(What is being asked): Retype only the lines at the head of the records, first through the one with "Pro koupi předplatného se musíte", exactly as written.

Data items:
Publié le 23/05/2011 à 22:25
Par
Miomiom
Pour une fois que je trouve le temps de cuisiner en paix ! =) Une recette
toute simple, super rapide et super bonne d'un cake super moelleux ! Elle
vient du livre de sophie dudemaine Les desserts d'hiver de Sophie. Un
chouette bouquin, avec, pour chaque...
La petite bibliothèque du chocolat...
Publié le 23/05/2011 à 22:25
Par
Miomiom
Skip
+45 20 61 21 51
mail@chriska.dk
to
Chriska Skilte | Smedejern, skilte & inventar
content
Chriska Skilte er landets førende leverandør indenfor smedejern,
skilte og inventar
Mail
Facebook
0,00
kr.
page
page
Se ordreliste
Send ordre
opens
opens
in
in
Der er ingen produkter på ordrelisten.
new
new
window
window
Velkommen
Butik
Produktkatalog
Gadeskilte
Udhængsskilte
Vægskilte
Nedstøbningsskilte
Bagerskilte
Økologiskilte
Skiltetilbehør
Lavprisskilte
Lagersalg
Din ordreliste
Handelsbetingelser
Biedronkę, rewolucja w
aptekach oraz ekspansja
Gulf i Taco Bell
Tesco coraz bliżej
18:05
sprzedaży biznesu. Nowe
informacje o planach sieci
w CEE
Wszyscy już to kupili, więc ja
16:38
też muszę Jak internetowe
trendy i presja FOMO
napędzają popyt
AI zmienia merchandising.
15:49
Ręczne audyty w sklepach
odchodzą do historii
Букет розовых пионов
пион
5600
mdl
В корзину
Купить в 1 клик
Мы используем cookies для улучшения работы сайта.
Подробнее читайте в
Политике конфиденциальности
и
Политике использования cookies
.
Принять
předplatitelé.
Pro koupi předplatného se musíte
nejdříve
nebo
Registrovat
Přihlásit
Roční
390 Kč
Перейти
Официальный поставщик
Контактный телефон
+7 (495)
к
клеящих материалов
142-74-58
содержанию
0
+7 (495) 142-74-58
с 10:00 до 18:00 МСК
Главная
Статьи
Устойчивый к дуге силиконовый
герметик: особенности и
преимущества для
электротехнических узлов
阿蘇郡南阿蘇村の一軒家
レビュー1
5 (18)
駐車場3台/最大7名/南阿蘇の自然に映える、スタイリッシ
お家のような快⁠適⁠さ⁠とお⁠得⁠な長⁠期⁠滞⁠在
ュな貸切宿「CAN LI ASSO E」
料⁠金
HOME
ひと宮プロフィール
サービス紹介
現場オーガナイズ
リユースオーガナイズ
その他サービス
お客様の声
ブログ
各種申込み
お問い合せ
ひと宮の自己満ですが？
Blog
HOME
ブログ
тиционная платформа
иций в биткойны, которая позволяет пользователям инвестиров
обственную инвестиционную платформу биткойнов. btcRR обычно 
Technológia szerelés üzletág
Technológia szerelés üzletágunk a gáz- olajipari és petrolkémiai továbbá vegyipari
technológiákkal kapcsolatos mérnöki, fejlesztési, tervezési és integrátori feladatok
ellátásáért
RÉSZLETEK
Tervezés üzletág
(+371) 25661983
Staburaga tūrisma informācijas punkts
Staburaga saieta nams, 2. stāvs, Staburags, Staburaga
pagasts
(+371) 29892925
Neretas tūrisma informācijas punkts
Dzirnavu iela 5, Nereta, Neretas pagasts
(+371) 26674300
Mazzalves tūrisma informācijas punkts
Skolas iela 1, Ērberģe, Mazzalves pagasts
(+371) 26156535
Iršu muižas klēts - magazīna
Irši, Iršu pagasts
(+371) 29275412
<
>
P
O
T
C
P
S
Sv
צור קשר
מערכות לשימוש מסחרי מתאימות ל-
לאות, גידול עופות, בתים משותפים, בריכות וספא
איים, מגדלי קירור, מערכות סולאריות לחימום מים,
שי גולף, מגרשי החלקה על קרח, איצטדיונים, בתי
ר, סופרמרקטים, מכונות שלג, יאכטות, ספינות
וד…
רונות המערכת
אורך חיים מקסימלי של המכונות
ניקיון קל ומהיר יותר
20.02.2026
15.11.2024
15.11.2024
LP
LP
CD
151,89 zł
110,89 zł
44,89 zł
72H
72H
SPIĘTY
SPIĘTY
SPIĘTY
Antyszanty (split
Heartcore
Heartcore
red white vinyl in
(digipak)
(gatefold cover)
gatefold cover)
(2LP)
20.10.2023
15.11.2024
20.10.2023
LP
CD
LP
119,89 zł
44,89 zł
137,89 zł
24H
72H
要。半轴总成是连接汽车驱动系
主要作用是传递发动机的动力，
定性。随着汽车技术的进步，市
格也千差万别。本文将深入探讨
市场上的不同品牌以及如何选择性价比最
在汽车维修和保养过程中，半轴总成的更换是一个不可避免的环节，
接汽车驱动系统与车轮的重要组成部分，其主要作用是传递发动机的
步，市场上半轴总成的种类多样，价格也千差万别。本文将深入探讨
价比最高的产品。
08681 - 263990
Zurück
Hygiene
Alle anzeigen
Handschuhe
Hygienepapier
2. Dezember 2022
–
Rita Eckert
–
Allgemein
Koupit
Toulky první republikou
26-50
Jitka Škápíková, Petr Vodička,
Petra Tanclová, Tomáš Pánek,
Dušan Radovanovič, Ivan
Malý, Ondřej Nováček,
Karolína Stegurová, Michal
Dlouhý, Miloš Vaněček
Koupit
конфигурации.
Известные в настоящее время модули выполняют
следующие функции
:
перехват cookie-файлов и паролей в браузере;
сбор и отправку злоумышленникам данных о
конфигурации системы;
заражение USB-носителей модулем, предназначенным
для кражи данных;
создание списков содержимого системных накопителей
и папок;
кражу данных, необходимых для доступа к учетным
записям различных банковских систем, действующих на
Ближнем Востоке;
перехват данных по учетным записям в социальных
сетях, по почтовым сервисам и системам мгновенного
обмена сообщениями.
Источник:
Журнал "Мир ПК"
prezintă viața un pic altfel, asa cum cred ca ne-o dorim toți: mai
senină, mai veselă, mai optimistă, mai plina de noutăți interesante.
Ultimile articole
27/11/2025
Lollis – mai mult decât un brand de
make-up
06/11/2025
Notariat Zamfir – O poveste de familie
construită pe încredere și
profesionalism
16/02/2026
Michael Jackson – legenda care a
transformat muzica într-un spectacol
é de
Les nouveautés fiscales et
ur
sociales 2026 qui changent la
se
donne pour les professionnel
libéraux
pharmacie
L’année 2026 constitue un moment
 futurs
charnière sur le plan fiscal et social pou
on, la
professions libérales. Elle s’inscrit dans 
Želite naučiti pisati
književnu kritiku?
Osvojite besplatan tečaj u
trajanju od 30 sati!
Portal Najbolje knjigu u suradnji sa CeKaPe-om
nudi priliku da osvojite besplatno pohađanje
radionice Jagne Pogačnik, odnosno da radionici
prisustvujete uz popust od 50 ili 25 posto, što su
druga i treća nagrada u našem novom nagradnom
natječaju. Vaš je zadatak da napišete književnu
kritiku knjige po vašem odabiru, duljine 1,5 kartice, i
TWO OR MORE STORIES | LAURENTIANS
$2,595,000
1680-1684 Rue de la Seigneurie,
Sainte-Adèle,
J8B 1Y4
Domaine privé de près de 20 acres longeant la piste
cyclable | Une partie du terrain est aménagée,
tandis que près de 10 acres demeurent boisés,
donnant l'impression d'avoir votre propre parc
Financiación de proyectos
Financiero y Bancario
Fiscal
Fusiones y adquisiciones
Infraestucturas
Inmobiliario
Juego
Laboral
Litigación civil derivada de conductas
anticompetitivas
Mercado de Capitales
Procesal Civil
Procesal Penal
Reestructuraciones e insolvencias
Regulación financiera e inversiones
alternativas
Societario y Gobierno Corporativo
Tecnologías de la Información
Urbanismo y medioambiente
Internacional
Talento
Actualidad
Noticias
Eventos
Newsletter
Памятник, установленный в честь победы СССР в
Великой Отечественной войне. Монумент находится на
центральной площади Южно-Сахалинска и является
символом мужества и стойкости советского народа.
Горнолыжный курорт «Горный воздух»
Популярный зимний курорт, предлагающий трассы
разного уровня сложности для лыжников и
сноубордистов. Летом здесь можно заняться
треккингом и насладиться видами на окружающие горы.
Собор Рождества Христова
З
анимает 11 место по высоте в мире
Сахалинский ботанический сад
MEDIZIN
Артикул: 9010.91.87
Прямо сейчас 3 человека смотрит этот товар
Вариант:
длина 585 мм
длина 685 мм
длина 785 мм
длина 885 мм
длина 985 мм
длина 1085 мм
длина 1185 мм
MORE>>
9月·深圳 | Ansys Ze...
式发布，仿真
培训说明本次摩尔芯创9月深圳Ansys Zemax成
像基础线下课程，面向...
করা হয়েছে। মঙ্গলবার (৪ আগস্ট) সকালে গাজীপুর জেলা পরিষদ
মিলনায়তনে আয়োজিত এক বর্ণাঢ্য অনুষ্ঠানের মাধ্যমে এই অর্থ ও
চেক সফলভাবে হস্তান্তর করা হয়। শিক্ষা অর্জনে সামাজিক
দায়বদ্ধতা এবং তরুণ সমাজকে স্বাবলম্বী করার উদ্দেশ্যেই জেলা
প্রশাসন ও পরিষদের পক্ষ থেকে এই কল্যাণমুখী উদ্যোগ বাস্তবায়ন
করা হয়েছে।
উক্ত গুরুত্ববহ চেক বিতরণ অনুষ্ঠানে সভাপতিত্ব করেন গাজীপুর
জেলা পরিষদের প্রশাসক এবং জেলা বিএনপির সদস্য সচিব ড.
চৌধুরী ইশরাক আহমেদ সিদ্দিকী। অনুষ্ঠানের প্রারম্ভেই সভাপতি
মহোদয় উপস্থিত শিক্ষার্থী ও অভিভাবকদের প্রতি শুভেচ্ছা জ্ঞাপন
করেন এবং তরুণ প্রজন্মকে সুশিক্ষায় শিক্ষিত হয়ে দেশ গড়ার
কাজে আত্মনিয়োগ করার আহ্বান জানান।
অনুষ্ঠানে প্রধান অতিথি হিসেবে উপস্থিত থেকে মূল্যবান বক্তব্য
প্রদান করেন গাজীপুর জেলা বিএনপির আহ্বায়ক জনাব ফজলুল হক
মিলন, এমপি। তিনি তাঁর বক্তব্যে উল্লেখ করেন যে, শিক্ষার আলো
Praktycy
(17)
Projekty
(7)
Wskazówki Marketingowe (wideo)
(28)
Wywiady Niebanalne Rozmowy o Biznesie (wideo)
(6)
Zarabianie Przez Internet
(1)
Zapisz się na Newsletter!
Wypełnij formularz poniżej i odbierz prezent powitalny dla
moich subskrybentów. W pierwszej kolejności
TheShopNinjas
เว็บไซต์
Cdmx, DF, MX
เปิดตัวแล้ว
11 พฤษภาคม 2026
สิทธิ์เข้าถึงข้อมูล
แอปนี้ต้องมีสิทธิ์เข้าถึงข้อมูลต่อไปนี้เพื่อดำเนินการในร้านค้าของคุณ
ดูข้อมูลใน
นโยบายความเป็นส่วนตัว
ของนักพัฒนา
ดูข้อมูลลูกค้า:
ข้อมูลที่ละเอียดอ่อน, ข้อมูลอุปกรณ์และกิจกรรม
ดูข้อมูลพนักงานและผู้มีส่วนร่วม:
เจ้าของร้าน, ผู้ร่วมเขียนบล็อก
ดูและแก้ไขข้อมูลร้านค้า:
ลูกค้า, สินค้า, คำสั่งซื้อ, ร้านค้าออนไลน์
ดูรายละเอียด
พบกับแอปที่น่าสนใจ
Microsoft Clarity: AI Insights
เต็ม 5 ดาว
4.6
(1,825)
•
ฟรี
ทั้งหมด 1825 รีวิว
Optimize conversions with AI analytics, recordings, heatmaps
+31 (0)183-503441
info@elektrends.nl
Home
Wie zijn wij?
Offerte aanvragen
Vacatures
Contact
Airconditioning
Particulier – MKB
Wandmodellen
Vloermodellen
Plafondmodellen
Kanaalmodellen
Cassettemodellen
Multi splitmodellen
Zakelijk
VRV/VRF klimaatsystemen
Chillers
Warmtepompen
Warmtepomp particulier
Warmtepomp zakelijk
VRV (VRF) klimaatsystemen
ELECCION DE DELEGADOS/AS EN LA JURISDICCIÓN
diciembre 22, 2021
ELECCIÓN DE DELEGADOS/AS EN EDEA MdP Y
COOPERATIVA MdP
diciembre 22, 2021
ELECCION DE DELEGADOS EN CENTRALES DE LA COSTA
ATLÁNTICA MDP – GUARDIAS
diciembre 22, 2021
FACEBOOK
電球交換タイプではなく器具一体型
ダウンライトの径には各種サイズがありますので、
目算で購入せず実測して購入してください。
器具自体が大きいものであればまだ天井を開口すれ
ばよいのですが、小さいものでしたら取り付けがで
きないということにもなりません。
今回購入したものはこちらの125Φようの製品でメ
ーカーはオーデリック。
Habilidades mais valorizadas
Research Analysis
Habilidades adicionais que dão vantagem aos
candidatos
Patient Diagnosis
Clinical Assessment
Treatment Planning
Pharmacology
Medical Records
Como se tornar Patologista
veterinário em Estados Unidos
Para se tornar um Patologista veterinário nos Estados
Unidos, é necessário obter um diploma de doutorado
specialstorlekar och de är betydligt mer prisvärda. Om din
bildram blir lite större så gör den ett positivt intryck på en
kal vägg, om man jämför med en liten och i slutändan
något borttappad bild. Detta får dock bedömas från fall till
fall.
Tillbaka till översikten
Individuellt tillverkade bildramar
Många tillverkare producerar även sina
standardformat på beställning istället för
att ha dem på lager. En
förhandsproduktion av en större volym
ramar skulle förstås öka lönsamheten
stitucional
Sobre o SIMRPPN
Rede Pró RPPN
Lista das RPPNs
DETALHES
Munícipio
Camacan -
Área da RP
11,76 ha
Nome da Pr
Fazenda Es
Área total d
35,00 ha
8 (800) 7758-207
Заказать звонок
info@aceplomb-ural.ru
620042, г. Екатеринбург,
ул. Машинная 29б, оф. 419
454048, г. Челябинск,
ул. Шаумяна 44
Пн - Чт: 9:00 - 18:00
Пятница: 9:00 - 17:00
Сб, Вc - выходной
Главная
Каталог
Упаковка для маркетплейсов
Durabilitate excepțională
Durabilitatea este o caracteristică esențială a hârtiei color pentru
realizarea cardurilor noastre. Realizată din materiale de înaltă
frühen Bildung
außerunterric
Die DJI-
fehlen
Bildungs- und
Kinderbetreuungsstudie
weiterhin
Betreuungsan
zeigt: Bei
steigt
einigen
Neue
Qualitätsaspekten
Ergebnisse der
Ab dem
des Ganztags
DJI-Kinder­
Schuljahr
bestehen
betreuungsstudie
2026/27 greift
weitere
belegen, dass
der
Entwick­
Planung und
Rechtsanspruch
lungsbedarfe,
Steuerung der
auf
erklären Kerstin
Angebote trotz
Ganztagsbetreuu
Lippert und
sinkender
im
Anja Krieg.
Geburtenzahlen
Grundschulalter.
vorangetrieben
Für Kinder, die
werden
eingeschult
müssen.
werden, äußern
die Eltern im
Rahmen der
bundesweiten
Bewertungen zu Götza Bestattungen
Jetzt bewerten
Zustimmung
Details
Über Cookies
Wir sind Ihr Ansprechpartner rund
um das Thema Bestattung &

(Solution for this task):
Publié le 23/05/2011 à 22:25
Par
Miomiom
Pour une fois que je trouve le temps de cuisiner en paix ! =) Une recette
toute simple, super rapide et super bonne d'un cake super moelleux ! Elle
vient du livre de sophie dudemaine Les desserts d'hiver de Sophie. Un
chouette bouquin, avec, pour chaque...
La petite bibliothèque du chocolat...
Publié le 23/05/2011 à 22:25
Par
Miomiom
Skip
+45 20 61 21 51
mail@chriska.dk
to
Chriska Skilte | Smedejern, skilte & inventar
content
Chriska Skilte er landets førende leverandør indenfor smedejern,
skilte og inventar
Mail
Facebook
0,00
kr.
page
page
Se ordreliste
Send ordre
opens
opens
in
in
Der er ingen produkter på ordrelisten.
new
new
window
window
Velkommen
Butik
Produktkatalog
Gadeskilte
Udhængsskilte
Vægskilte
Nedstøbningsskilte
Bagerskilte
Økologiskilte
Skiltetilbehør
Lavprisskilte
Lagersalg
Din ordreliste
Handelsbetingelser
Biedronkę, rewolucja w
aptekach oraz ekspansja
Gulf i Taco Bell
Tesco coraz bliżej
18:05
sprzedaży biznesu. Nowe
informacje o planach sieci
w CEE
Wszyscy już to kupili, więc ja
16:38
też muszę Jak internetowe
trendy i presja FOMO
napędzają popyt
AI zmienia merchandising.
15:49
Ręczne audyty w sklepach
odchodzą do historii
Букет розовых пионов
пион
5600
mdl
В корзину
Купить в 1 клик
Мы используем cookies для улучшения работы сайта.
Подробнее читайте в
Политике конфиденциальности
и
Политике использования cookies
.
Принять
předplatitelé.
Pro koupi předplatného se musíte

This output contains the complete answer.